--- YOUR INSTRUCTIONS ---
Can you format as a numbered list the lines that begin at the one containing "with same task." and stop after the one containing "URL: https://opikoenkz.github.io/tourtravel-dtsproject-1-DTS/", leaving out blank lines?

--- ENTRIES PROVIDED ---

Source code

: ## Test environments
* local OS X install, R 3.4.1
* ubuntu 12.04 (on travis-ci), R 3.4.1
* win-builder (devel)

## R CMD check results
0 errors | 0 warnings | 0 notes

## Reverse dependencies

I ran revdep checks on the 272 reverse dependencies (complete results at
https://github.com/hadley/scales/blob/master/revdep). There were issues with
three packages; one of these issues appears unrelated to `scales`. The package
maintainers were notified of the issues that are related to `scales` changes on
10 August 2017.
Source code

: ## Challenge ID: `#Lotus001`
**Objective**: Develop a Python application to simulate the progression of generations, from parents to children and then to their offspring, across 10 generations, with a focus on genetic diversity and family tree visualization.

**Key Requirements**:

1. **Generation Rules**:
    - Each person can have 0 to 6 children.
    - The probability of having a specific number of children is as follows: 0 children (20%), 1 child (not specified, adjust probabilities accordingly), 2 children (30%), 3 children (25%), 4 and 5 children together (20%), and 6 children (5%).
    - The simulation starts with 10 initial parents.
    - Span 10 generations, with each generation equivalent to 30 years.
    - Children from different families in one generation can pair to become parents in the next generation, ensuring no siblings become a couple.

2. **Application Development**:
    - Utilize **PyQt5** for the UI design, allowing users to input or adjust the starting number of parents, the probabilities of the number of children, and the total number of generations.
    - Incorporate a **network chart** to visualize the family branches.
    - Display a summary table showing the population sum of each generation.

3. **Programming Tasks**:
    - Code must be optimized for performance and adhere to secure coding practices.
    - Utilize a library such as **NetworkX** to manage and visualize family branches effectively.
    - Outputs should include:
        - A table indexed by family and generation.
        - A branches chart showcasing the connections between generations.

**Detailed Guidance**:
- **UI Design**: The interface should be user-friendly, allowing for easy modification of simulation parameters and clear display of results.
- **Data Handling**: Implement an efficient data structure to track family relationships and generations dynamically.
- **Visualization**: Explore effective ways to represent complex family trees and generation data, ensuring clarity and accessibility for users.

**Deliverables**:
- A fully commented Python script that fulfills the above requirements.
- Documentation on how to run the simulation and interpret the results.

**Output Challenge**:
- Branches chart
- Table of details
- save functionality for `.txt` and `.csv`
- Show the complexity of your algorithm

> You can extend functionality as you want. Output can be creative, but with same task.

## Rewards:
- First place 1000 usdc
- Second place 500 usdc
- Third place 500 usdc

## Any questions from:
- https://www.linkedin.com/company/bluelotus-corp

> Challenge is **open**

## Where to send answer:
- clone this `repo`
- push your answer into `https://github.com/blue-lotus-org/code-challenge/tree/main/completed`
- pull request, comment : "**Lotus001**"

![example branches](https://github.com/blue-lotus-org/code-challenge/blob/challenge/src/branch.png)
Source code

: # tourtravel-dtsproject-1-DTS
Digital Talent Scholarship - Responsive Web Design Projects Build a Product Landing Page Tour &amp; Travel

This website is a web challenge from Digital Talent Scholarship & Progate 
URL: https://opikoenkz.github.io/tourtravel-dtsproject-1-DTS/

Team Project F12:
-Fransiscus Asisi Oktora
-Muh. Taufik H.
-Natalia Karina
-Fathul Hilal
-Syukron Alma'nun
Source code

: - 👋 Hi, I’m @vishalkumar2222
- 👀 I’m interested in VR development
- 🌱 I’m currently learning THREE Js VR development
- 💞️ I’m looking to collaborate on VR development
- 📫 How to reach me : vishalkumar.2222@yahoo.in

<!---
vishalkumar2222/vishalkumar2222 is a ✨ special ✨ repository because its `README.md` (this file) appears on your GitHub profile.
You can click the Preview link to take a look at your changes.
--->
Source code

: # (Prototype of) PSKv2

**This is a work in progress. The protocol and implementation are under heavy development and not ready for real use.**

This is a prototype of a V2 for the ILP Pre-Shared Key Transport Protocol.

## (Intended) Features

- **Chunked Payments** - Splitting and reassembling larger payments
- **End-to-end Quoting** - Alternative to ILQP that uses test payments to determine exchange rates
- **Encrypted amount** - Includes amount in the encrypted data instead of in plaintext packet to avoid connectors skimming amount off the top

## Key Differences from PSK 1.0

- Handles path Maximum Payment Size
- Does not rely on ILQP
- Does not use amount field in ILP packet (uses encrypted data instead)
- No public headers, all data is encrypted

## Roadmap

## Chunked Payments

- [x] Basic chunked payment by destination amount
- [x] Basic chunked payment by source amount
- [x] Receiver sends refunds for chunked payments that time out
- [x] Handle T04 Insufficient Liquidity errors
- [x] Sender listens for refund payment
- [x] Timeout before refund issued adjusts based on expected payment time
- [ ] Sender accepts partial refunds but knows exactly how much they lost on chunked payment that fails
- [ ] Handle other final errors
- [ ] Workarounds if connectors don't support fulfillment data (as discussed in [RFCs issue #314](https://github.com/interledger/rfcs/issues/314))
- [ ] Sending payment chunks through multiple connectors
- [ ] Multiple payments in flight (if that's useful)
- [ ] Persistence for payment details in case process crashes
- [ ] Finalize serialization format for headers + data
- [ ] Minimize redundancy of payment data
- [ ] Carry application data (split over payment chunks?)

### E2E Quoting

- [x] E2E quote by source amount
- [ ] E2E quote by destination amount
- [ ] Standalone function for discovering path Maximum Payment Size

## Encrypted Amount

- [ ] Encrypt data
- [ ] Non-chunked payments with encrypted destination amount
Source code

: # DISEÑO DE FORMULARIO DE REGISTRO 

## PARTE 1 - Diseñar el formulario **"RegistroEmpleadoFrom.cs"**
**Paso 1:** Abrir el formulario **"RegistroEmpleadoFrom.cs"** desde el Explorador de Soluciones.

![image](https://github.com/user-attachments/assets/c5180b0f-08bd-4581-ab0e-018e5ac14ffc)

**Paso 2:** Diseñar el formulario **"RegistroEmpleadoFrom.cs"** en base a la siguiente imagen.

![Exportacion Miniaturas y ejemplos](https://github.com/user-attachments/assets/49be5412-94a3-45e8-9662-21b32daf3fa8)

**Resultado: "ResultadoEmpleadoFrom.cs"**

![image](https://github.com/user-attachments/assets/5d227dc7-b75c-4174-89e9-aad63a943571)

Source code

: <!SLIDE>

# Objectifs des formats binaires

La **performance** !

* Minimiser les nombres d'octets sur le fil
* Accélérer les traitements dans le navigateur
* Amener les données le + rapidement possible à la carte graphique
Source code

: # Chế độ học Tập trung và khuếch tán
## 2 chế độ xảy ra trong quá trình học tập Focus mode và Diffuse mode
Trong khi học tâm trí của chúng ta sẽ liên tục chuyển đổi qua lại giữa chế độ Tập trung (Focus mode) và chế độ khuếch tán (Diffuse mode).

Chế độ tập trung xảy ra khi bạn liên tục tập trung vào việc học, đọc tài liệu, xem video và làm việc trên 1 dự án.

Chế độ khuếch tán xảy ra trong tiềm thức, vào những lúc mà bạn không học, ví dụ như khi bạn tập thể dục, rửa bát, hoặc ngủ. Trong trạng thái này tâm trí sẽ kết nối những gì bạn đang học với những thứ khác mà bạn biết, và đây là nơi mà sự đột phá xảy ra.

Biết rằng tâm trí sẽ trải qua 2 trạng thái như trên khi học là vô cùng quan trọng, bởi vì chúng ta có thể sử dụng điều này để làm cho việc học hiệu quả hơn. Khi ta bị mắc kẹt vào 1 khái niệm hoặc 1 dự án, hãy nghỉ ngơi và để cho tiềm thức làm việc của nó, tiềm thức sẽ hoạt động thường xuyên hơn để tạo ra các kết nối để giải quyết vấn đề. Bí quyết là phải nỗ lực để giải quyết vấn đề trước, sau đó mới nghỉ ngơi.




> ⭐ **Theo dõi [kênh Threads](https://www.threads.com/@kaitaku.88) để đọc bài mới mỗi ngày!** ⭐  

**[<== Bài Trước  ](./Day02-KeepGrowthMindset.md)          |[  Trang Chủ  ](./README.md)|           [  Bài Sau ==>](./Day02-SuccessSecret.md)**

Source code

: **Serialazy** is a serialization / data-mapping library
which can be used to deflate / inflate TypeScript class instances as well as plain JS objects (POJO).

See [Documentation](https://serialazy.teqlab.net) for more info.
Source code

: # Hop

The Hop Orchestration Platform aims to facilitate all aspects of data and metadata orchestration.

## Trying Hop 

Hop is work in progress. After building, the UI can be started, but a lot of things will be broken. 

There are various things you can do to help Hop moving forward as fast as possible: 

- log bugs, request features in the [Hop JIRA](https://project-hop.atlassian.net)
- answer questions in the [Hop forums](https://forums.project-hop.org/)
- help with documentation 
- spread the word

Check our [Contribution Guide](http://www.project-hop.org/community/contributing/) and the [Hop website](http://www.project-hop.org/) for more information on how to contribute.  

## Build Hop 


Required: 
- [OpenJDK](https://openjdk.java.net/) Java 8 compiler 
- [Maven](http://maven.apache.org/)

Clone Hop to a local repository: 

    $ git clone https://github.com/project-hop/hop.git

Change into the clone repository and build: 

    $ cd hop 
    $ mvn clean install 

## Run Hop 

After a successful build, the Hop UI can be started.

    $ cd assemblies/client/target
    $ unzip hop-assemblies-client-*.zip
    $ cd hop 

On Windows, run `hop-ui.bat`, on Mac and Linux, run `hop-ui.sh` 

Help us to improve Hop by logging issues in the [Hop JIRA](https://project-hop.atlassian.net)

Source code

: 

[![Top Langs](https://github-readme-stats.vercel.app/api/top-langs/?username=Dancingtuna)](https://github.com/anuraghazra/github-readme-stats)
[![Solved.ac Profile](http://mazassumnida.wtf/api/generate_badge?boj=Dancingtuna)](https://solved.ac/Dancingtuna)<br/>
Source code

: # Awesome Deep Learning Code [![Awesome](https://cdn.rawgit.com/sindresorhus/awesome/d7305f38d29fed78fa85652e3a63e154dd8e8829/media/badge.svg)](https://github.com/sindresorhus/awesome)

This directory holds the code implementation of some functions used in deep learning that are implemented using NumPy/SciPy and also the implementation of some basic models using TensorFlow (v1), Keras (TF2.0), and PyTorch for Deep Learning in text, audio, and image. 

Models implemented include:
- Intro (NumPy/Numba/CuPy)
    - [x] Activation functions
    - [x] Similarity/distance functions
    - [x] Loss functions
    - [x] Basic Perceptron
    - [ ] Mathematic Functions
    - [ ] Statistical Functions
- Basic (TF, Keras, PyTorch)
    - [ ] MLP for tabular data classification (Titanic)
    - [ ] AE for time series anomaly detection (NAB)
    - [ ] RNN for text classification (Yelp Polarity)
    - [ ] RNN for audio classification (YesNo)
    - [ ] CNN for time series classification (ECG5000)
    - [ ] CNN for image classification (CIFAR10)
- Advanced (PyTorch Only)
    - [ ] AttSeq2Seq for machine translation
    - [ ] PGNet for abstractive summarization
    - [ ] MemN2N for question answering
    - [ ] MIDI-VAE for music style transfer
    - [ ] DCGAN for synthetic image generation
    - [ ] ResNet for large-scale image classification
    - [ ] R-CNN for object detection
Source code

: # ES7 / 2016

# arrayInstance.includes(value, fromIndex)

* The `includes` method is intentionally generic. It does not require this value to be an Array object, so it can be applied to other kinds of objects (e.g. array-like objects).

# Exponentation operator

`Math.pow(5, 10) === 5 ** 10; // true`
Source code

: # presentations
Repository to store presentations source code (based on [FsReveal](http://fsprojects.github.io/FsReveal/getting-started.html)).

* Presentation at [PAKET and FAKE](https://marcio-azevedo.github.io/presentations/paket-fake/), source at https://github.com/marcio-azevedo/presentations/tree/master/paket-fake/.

--- ANSWER SPACE ---
1. > You can extend functionality as you want. Output can be creative, but with same task.
2. ## Rewards:
3. - First place 1000 usdc
4. - Second place 500 usdc
5. - Third place 500 usdc
6. ## Any questions from:
7. - https://www.linkedin.com/company/bluelotus-corp
8. > Challenge is **open**
9. ## Where to send answer:
10. - clone this `repo`
11. - push your answer into `https://github.com/blue-lotus-org/code-challenge/tree/main/completed`
12. - pull request, comment : "**Lotus001**"
13. ![example branches](https://github.com/blue-lotus-org/code-challenge/blob/challenge/src/branch.png)
14. Source code
15. : # tourtravel-dtsproject-1-DTS
16. Digital Talent Scholarship - Responsive Web Design Projects Build a Product Landing Page Tour &amp; Travel
17. This website is a web challenge from Digital Talent Scholarship & Progate 
18. URL: https://opikoenkz.github.io/tourtravel-dtsproject-1-DTS/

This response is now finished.